I read the following story in Digital Music News this morning.

Pelosi to Musicians: Quit Your Day Job!

Is this the sort of thinking that got America into trouble in the first place? According to House Speaker Nancy Pelosi, artists and musicians would be able to quit their day jobs and focus on their creative endeavors under the new health care bill. “We see this as an entrepreneurial bill, a bill that says to someone, ‘if you want to be creative and be a musician or whatever, you can leave your work, focus on your talent, your skill, your passion, your aspirations because you will have health care.'”

Actually, a broader point is being made about the compromises artists and entrepreneurs often make to survive. But it remains unclear if the larger safety net will encourage greater creativity or entrepreneurialism, or simply create more bloat. Indeed, the debate over Obamacare stretches far beyond the purview of this publication.

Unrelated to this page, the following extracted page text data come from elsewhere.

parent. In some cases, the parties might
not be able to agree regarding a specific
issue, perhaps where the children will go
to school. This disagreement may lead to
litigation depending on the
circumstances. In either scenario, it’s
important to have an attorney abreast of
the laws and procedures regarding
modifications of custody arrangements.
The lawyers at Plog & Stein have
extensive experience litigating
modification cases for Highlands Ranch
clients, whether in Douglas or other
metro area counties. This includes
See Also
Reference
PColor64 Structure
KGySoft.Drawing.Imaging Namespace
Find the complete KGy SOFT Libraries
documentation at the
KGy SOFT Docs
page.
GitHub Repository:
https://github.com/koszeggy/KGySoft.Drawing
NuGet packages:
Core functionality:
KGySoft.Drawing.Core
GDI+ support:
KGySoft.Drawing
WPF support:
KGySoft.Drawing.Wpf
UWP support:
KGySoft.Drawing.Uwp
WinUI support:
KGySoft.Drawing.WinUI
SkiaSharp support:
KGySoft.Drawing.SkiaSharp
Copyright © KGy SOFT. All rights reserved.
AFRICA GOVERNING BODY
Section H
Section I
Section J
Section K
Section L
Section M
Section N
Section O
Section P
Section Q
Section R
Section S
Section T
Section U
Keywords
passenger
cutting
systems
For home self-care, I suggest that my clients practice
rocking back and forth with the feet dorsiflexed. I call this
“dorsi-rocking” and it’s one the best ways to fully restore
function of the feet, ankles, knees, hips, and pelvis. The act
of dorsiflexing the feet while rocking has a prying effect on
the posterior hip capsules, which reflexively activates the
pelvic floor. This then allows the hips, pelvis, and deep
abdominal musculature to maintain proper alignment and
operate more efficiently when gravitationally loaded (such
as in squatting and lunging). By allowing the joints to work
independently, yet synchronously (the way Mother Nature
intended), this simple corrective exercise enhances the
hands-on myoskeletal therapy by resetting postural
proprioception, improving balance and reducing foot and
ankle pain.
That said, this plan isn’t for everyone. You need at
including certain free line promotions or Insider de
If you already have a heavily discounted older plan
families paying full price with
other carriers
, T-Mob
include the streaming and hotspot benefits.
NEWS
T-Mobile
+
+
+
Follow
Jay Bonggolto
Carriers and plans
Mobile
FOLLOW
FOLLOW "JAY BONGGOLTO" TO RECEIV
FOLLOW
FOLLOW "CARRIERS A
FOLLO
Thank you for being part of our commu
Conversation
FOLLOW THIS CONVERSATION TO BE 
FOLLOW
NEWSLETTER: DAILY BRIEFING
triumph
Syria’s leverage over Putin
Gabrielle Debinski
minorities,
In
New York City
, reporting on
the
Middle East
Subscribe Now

But within music, a real debate does surround the conditions that truly breed creativity and lasting works. On one hand, greater time and fewer real world distractions are viewed as stimulants for creative output, except that some of the most influential and important artists lived through incredible poverty, oppression, segregation, or otherwise difficult and demanding circumstances. And, within major labels, huge advances and comfy creative situations tend to lessen the chances of edgy songs and hits.

Of course, there are counter-arguments and lots of back-and-forth to be had. Perhaps this is a debate best enjoyed over a cold beer, without the pressures of work.

Permalink here.

This is absurd. I’m not talking about whether or not universal health care is right or wrong, but whether or not having it helps creative types.

It will not. Not at all. Paul Resnikoff, who wrote the Digital Music News piece is absolutely right when he says:

“…Some of the most influential and important artists lived through incredible poverty, oppression, segregation, or otherwise difficult and demanding circumstances.”

I find it funny that my good friend Tyler Clark left a comment last night on this blog about this topic, in response to my post “Some Thoughts on Lennon.” As Clark pointed out about John Lennon’s upbringing:

“It seems that the scars from his childhood – literally being forced to choose between his parents, abandoned to live with his aunt, suffering the death of his mother as a teenager – always left him wounded.”

We’re talking about John Lennon of The Beatles here!

It is absolutely comical that Pelosi would go so far as to say that creative types can quit their day jobs to focus on their creative output because of recent legislation. We don’t even know if this grand dream of health care is going to work (I hope it does), but there is zero connection regardless. Is one’s health insurance the only bill that needs to be paid in a non-universal health care world? Hardly.

Keep your day job (it’s better for the economy), pay your blasted bills, output creativity when you can, and above all  – live a life of reality, replete with difficulties, accountability and heartache like the rest of us, so that you will have something genuine and believable to be creative about.


3 thoughts on “I Think Pelosi is Wrong

  1. Love your comments. I believe that providing comfort and sustenance for well bodied individuals will do nothing toward spurring creativity… If anything, it softens the human condition, and thusly the struggle that spurs art will be lessened. While I don’t think that universal healthcare will stymie creativity, the belief that it will spur such is absurd for sure.

  2. You know what they say, “Don’t quit your day job”. Just get on YouTube like that Justin B and create away. If that doesn’t work there is always auditions running for Disney.